Last night, I was able to re-watch the tape for the battle of Texas, between the Red Raiders and the Longhorns.
Now, I have a better understanding of the defense's performance last night. Overall, the defense played well.
From the beginning, it looked like Muschamp’s gameplan was to mostly rush four and keep everything in front of the defensive backs, while mixing man and zone coverages. The Longhorns were able to force five fumbles (two of which they recovered), three sacks and one interception. But that doesn’t tell the whole story. They forced the Tech offensive line into five false starts and a facemask.
Yet, once again, the only offensive lineman called for holding was wearing a Texas uniform. Strange. Texas did a very good job of defending Tech screens, and that’s good coaching.
It was a tale of two halves for the Texas defense.
After pistol-whipping the Red Raiders in the first half, they gave up 21 points in the second half mainly because they stopped bringing more than four pass rushers.
By my count, Texas brought five or more rushers in the first half 17 times (I’m only counting pass plays). When they combined it with tight man coverage, Taylor Potts played like he looks; he was 9-17 for 70 yards on those plays.
Yet, in the second half, they only brought more than four six times and only once on consecutive plays; and Texas defensive backs would be lined up off the Tech receivers allowing Potts simple reads. The slant is an easy hot read, and you can’t defend it playing seven yards off.
After going up 31-17, it’s almost as if Texas went to a prevent defense. Potts deserves credit for his toughness, but I’m not ready to call him anything more than yet another product of the Tech system at this point.
Tech scored three touchdowns so let’s take a look at each of them.
First TD: Texas rushed seven guys leaving the secondary with man coverage. Chykie Brown guessed horribly wrong and allowed the Tech receiver the inside and an easy touchdown on a slant route. At times, Brown gets lazy in technique, and the receiver is able to make him turn his hips in the wrong direction. He also gave up a reception on a slant on Tech’s first drive, in which he looked equally out of position.

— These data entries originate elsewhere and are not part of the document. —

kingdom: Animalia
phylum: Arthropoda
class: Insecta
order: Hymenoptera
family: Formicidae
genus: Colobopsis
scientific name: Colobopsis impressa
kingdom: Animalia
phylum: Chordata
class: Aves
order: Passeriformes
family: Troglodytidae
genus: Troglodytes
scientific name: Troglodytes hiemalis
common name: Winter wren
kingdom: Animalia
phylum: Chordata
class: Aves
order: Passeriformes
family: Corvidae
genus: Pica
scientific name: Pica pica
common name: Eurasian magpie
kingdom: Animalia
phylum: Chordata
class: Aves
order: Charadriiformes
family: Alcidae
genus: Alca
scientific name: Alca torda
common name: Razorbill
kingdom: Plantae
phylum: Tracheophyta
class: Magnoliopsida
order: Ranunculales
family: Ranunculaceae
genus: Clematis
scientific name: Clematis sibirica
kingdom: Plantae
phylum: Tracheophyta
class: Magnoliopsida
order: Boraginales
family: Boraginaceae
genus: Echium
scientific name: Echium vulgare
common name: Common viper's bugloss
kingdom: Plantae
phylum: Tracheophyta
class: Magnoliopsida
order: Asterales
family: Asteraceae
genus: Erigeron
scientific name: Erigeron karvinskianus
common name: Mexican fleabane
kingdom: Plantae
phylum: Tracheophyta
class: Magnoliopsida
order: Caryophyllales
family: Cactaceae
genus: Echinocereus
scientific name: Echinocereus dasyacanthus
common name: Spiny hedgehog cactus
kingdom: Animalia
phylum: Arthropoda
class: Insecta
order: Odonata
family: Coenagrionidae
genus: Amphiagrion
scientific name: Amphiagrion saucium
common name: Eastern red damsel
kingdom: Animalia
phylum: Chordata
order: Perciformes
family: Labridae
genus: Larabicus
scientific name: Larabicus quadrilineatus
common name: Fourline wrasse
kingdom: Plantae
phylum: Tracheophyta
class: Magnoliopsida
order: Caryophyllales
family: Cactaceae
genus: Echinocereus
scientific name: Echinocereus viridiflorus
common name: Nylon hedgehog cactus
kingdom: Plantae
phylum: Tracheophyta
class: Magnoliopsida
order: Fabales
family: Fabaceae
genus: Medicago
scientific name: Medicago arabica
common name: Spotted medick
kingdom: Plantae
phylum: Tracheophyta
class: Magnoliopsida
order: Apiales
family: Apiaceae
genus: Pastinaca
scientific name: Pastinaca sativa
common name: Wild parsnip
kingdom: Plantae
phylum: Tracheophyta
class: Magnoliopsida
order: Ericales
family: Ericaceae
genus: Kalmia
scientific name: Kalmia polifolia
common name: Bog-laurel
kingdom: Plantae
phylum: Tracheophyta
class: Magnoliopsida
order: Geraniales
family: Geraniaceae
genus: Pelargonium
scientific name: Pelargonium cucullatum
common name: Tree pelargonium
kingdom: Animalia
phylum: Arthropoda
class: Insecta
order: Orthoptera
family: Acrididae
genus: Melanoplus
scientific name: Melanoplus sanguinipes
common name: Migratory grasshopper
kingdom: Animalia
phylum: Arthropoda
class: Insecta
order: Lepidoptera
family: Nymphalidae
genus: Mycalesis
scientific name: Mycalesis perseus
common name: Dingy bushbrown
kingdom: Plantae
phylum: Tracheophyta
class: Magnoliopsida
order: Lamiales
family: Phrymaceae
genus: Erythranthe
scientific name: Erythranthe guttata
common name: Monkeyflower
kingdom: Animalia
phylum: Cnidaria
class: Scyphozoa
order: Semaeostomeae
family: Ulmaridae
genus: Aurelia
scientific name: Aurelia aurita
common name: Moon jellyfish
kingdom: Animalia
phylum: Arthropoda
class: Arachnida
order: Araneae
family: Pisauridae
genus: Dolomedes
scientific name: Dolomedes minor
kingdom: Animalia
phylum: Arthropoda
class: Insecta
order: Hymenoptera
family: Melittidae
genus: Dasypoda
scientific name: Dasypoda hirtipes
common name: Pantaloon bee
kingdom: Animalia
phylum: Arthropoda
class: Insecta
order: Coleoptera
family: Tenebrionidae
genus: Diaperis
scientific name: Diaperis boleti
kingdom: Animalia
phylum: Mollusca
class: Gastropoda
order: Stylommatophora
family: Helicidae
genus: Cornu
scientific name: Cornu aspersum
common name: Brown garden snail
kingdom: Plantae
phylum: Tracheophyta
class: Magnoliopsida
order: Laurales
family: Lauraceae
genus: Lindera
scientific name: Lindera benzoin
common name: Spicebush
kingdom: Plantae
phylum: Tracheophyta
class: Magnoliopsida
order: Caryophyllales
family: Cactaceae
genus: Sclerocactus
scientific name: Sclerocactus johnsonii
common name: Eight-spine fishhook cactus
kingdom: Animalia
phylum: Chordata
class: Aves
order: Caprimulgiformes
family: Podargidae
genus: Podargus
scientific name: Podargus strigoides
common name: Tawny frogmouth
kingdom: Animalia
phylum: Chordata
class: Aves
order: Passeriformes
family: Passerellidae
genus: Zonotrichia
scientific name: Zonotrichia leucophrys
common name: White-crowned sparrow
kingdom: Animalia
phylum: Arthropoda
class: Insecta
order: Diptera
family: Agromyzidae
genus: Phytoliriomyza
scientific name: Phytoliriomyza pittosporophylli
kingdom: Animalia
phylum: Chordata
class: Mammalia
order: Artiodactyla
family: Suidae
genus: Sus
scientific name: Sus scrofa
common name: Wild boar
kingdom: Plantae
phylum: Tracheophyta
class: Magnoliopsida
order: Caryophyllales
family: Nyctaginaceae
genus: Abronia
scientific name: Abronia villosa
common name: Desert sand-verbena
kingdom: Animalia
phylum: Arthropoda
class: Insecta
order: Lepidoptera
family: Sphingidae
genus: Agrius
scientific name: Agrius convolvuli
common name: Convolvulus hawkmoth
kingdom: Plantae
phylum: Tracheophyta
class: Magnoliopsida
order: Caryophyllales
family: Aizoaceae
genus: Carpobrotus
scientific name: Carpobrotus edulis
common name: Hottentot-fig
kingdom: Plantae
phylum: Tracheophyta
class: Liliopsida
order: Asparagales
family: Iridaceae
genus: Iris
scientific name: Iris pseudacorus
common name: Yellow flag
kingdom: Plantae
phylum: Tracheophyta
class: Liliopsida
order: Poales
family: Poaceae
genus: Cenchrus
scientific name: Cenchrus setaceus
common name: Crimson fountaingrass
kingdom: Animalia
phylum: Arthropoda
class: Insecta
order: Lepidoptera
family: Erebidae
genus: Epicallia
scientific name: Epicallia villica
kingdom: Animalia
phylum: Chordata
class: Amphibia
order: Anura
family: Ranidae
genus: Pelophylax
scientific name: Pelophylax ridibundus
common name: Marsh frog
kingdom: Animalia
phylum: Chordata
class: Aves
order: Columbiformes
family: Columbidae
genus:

Second TD: Texas rushed five and Potts looked first at a fade route to his left that Chykie Brown had covered. Chykie is usually very good at covering that route. After, Potts hit a receiver on a short crossing pattern on which Earl Thomas had good coverage. It was a perfect pass, despite throwing practically sidearm and off his back foot.
Tip of the cap.
Third TD: Ah, the pick play. Tech ran Curtis Brown and Aaron Williams together. Williams actually switched off, but Brown kept covering his guy leaving Williams’ guy wide open.
There were several defenders that stood out.
Rod Muckelroy might be my defensive player of the game. He was fantastic against the run, had a sack, and even deflected a pass in coverage. He also did a good job of covering underneath crossing routes in zone.
Emmanuel Acho had two tackles for a loss and two forced fumbles. He looks really comfortable in coverage and is good at reading screens. Earl Thomas had eight solos, recovered a fumble and had Texas’ only interception. He continues to make plays.
Aaron Williams had seven solos, two TFL's, forced a fumble and broke up a pass. He is our best defensive back against the run because he makes quick reads and takes great angles.
Sergio Kindle’s stats don’t look at good as the others, but he took over the game in the beginning of the fourth quarter. He was held in the endzone on Thomas’ interception that should have been a safety, and he destroyed Potts on a hit causing a fumble after Texas turned it over.
Tech’s Marlon Winn was also called for a facemask and procedure penalty while lined up against Kindle. But never a holding call, because Winn never had to resort to that against a guy who literally ran through him and around him on separate plays.